The city of Bolton, which Mass-Observation referred to in print as “Worktown,” to give it a modicum of privacy, seems to have embraced the M-O legacy. The Bolton Museums Art Gallery and Aquarium has made scores of Humphrey Spender’s documentary photographs available in an online exhibition, Humphrey Spender’s ‘Worktown.’ Here, for example, is the supposed ex-cannibal Tom Harrisson shaving himself, using a dish as a hand-mirror, in the tumbledown M-O office at 85 Davenport Street (the one that stank of fish and chips), and here are a few men drinking in a Bolton pub. It’s hard to see the quality of Spender’s photos from these online samples; for that, Deborah Frizzell’s Humphrey Spender’s Humanist Landscapes: Photo-Documents, 1932-1942 is well worth the $45 price tag.
The easiest way for an American to see Humphrey Jennings’s films is by purchasing or renting Listen to Britain and Other Films (Image Entertainment, 2002), which is in the NTSC coding compatible with U.S. televisions. Unfortunately, Spare Time, the film I discuss in my article, isn’t included and is rather hard to track down. (The Museum of Modern Art’s film library arranged a screening for me, for which I’m incredibly grateful.) A few minutes from Spare Time appear in Rebecca Baron’s How Little We Know of Our Neighbours (49 min., 2005), a meditative documentary on Mass-Observation and on the nature of surveillance in society today, so try to catch it if screens at a festival near you. Baron’s film also features interviews she conducted with Humphrey Spender not long before he died—a real treat. (If you’re British—or rather, if your VCR and television are—you could see Spare Time on the British Film Institute’s video Britain in the Thirties and Jennings’s other films on The Humphrey Jennings Collection (Film First, 2005), both encoded in PAL. (Note: I haven’t viewed these last two titles, since my television is confiningly American.) Finally, the Criterion Collection has included Listen to Britain, one of Jennings’s wartime documentaries, on its DVD of A Canterbury Tale.

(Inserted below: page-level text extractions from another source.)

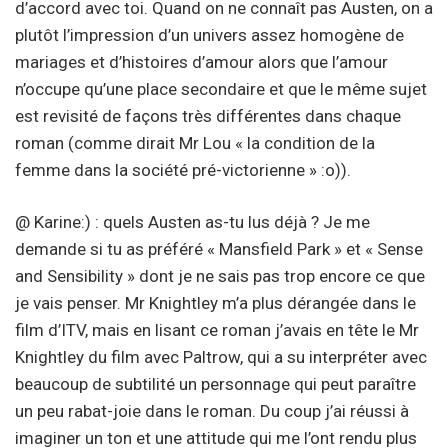
d’accord avec toi. Quand on ne connaît pas Austen, on a
plutôt l’impression d’un univers assez homogène de
mariages et d’histoires d’amour alors que l’amour
n’occupe qu’une place secondaire et que le même sujet
est revisité de façons très différentes dans chaque
roman (comme dirait Mr Lou « la condition de la
femme dans la société pré-victorienne » :o)).
@ Karine:) : quels Austen as-tu lus déjà ? Je me
demande si tu as préféré « Mansfield Park » et « Sense
and Sensibility » dont je ne sais pas trop encore ce que
je vais penser. Mr Knightley m’a plus dérangée dans le
film d’ITV, mais en lisant ce roman j’avais en tête le Mr
Knightley du film avec Paltrow, qui a su interpréter avec
beaucoup de subtilité un personnage qui peut paraître
un peu rabat-joie dans le roman. Du coup j’ai réussi à
imaginer un ton et une attitude qui me l’ont rendu plus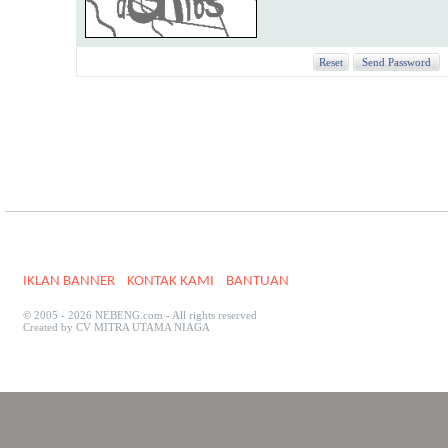
IKLAN BANNER
KONTAK KAMI
BANTUAN
© 2005 - 2026 NEBENG.com - All rights reserved
Created by CV MITRA UTAMA NIAGA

You can hear a Wurlitzer band organ playing an early 1939 performance of “The Lambeth Walk” from a paper roll on Gary Watkins and Matthew Caulfield’s online catalog of Wurlitzer music rolls. You can hear the American singer Eddie Cantor’s version here. The chorus in Spare Time who sing Handel while they help their pianist take off her coat are singing “Ombra mai fù.” I can’t seem to find a free 1930s version this morning, though Enrico Caruso does sing it; here, instead, is a cello-andano arrangement from 1908, taken from the Cylinder Preservation and Digitization Project.